The traditional form of 买 is 買，and the traditional form of 卖 is 賣，pls be careful with these two characters, because they are a bit easy to be confused.


----------



## maghanish2

Thanks for the replies!  In these two examples:

你别買那本書你不要買那本書

Is it possible to leave out the 你 and still have the sentence make sense?  Also, for the second one, how do you know when it means "you don't buy" or a suggestion "don't buy"?

謝謝!


----------



## enchinya

maghanish2 said:


> Thanks for the replies!  In these two examples:
> Is it possible to leave out the 你 and still have the sentence make sense?  Also, for the second one, how do you know when it means "you don't buy" or a suggestion "don't buy"?



If you are in a conversation, of course you can leave out the 你 to say 不要/别買那本書 to simply mean "Don't buy that book". I think when you say it to someone you are addressing to, it's always a suggestion. 

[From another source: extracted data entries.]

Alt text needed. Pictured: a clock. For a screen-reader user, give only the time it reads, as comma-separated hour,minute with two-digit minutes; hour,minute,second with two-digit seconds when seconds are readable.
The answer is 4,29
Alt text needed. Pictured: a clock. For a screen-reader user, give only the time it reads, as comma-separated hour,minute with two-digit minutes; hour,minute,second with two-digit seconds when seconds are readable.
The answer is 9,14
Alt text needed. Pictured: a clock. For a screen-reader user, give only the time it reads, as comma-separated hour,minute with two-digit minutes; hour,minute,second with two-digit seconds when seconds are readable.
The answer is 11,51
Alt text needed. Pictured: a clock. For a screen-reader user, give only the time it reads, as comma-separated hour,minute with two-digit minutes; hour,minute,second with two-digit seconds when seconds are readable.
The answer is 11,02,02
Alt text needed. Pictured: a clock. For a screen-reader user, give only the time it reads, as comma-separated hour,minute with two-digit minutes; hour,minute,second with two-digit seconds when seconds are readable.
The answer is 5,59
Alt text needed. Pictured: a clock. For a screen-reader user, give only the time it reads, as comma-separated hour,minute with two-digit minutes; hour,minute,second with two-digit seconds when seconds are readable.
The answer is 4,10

If you want to say "you don't buy that book", just simply say 你不買那本書, which doesn't bear the meaning of suggestion.


----------



## Polak2008

I have often
请勿
in sentences like "please do not"
请勿踩草
or something like that.


----------



## Boileau419

*甭买这本书 is also used quite a lot in Peking *

*beng (second tone) means "no need to" don't bother to"*


----------



## Aoyama

> *甭买这本书 is also used quite a lot in Peking *


对了。
In fact, to make things simple (one should), there are basically TWO options :
-你别买这/那本书 这＝this,那=that (book)
-phrase above proposed by Boileau
(你）不要买 ... would be more like : you should not buy ...


----------



## BODYholic

Boileau419 said:


> *甭买这本书 is also used quite a lot in Peking *
> 
> *beng (second tone) means "no need to" don't bother to"*



Just a few points to note on the word "*甭*"
- It is a strong word.
- It has a slight negative connotation.
- We rarely say "*甭**买*". It is more commonly use in "(更)*甭*提", "(更)*甭*说" & etc.
- This word is hardly use in Singapore.


----------



## Aoyama

甭 is originally a contraction of 不用 (bu yong), literally meaning "it's no use/not useful, you don't have to, no need to", so , saying 甭买这本书 would mean : "you don't have to/you should not buy this book (it would be of no use/unecessary).


----------